### SUPPLIED INFORMATION ###

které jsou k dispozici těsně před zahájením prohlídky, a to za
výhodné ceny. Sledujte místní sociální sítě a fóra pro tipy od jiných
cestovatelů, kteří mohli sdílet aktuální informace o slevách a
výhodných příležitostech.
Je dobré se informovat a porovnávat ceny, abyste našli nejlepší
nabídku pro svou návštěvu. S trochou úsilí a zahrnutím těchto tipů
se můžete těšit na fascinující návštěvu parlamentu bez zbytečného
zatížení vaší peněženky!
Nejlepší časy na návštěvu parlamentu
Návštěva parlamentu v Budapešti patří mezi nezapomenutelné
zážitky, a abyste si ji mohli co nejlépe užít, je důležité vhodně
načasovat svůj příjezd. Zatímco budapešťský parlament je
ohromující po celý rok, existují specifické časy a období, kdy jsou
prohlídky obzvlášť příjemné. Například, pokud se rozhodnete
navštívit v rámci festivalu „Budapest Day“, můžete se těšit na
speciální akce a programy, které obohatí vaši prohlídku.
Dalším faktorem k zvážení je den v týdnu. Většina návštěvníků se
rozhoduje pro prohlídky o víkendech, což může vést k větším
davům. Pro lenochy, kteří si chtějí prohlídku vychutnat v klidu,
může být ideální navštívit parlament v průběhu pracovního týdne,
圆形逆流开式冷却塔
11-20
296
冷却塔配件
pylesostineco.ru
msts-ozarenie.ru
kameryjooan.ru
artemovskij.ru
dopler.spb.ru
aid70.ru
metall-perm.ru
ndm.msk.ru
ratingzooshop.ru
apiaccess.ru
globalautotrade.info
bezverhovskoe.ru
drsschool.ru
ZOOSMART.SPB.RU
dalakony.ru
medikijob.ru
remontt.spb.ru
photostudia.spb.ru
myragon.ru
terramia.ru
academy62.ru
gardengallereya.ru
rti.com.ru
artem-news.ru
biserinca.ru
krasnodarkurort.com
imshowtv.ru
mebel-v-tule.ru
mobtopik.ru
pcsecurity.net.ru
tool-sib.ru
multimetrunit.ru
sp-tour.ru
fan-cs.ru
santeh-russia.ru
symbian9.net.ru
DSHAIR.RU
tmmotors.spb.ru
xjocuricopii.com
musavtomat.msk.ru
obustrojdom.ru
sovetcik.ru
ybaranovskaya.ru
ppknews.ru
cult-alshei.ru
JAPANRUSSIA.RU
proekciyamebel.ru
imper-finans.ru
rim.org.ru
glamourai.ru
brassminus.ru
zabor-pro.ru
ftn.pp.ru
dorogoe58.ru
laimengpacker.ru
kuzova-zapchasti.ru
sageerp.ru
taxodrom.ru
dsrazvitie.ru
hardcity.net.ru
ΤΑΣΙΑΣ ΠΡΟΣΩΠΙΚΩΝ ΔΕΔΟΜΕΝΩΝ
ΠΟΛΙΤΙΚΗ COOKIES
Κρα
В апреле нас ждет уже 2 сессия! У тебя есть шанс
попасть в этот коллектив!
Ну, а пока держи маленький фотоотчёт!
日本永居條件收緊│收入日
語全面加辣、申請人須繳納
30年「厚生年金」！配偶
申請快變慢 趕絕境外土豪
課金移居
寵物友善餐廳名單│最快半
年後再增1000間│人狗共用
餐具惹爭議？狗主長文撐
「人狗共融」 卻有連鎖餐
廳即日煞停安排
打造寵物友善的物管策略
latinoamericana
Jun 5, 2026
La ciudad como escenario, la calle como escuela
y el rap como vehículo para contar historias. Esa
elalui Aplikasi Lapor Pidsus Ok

###

THE PROBLEM: Lay out the entries as a Markdown table with the columns "No." and "Text", giving each line its row number. Begin at the start of the entries, end with the line containing "Návštěva parlamentu v", and omit blank lines.

EXERCISE RESULT:
| No. | Text |
|---|---|
| 1 | které jsou k dispozici těsně před zahájením prohlídky, a to za |
| 2 | výhodné ceny. Sledujte místní sociální sítě a fóra pro tipy od jiných |
| 3 | cestovatelů, kteří mohli sdílet aktuální informace o slevách a |
| 4 | výhodných příležitostech. |
| 5 | Je dobré se informovat a porovnávat ceny, abyste našli nejlepší |
| 6 | nabídku pro svou návštěvu. S trochou úsilí a zahrnutím těchto tipů |
| 7 | se můžete těšit na fascinující návštěvu parlamentu bez zbytečného |
| 8 | zatížení vaší peněženky! |
| 9 | Nejlepší časy na návštěvu parlamentu |
| 10 | Návštěva parlamentu v Budapešti patří mezi nezapomenutelné |